## The task
Where the records hold the string "želi", show the whole line it sits on.

## Dataset records
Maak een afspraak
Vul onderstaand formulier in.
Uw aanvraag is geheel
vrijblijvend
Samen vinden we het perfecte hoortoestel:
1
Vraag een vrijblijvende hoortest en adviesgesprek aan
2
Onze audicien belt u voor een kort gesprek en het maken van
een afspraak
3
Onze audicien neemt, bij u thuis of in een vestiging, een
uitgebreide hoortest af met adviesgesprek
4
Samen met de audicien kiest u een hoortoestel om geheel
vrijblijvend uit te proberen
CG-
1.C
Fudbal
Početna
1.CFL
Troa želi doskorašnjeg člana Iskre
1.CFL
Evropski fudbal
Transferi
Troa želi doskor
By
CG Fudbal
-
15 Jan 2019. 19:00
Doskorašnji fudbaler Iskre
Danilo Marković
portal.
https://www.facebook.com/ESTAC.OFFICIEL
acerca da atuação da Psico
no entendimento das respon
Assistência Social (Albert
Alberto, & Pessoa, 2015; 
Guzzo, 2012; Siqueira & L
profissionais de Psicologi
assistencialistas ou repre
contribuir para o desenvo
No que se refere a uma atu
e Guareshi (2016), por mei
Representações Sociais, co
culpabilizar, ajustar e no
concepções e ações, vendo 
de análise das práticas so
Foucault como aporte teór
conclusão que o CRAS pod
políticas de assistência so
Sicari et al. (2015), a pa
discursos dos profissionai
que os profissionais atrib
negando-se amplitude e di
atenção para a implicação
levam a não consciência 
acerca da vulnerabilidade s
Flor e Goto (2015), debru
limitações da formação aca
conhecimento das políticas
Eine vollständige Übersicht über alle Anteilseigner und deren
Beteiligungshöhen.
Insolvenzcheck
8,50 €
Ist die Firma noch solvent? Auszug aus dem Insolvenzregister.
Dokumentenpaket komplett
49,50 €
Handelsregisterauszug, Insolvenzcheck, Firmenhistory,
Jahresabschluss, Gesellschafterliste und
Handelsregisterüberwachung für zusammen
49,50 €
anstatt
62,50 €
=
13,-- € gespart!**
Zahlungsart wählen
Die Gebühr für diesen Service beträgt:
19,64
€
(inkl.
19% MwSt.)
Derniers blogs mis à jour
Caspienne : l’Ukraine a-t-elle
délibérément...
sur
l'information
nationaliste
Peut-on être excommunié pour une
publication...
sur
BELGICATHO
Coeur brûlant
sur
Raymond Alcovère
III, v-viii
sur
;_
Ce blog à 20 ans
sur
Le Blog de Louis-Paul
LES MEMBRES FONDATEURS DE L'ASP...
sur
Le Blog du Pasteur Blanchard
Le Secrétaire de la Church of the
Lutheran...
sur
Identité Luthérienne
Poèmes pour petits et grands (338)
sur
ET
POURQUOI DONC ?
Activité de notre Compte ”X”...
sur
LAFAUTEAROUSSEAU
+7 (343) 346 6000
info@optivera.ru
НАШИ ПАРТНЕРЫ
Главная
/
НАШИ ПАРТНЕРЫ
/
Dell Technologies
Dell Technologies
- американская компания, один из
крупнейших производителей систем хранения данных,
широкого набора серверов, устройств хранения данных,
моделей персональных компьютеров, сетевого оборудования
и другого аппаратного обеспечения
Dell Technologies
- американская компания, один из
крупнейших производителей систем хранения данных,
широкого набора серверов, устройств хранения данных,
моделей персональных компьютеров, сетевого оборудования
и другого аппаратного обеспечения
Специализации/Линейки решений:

## Solution
Troa želi doskorašnjeg člana Iskre
Troa želi doskor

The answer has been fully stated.